Here’s where the Pipes comes in. I decided, why not minimize the feed to only the essential information. Basically, a simple task is required:

  • Fetch the weather RSS for the appropriate location.
  • Extract the current temperature and condition (Sunny, Cloudy, etc.)
  • Extract the temperature and condition from the nearest (in time) forecast.
  • Build a string out of this, one line of text.
  • Spit out a feed where there is one item, where the title is the location and the description is this string.

But, while Pipes makes some things so easy (parsing XML, for example), it makes other things relatively hard or clumsy, at least to someone who is familiar with (text) programming languages.

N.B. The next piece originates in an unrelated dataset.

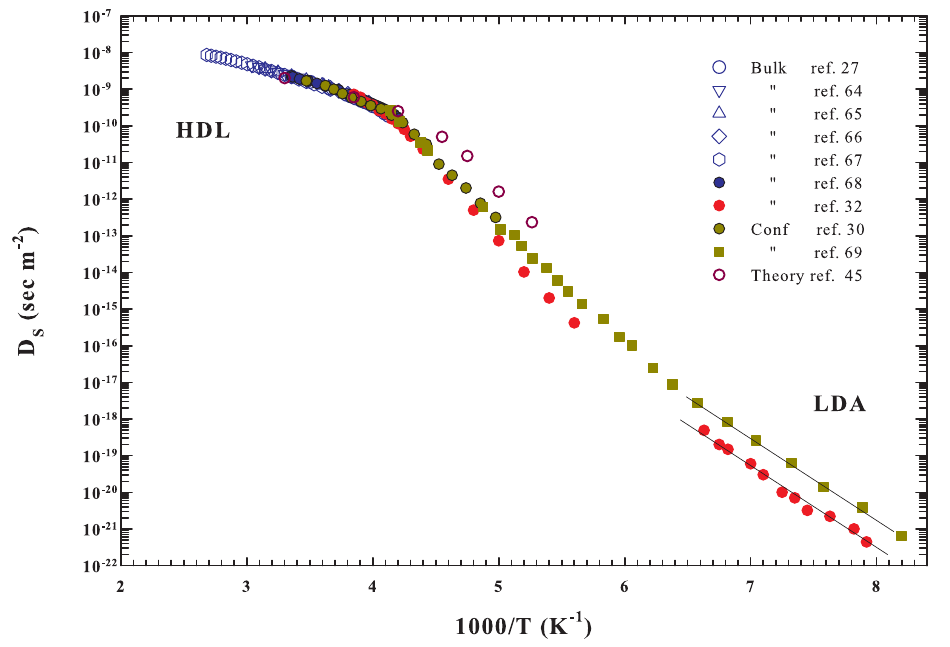
Figure 4. A collection of self-diffusion data is reported in an Arhhenius representation, D S vs. 1000/ T . Data come from bulk water (as blue symbols [27,64–68]), fused amorphous water (dark red [32]) together with MCM confined water (NMR [30] and dielectric relaxation data [69], dark yellow); data coming from the theoretical study, obtained from the evaluated C Conf by using the Adam–Gibbs (dark P pink open circles), are also reported [45]. These data cover a very large T - range from 373 to 120 K, with an overall variation of about 12 orders of magnitude, without the presence of any singularities. The two straight lines indicate the strong behavior at the lowest temperatures.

It was not without a learning curve.

Here is the result of my efforts. (Click view source if you want to follow along.)

What it does, in Pipes modules is:

  • Get a zipcode and units (F or C) from the user who is instantiating it. (Might as well make it generic.)
  • Convert the units to lowercase if they are not already (for the RSS feed syntax.)
  • Convert the units to uppercase for display
  • Fetch the corresponding weather feed.
  • Loop over the items in the input, and for each, use the String Builder module (a lot more clumsy than a simple s(n)printf or string concatenation operator) to build up the output string, assigning this string to the description field of the item.
  • Yet another loop to build a feed of new items, assigning the zipcode to the title of the item and the description to the description, eliminating the irrelevant data in the source feed.

Now, I suppose that wasn’t so bad. I know that my second use of Yahoo! Pipes will be much less troublesome than the first time I used it, but the lack of easy to use sprintf-like constructs and the need to use this explicit “loop over this feed and apply this module to every item in it” seemed a bit tiresome.

It does however provide a bit of inspiration for how one could create an easy to use (for the experienced python programmer) set of classes in python for doing this sort of processing of RSS feeds while abstracting away the low-level details. Also, I’m pleased to see an attempt at a visual programming language — something I think we see so little of, not for reasons involving the limitations of computers, but because of the power of plain text.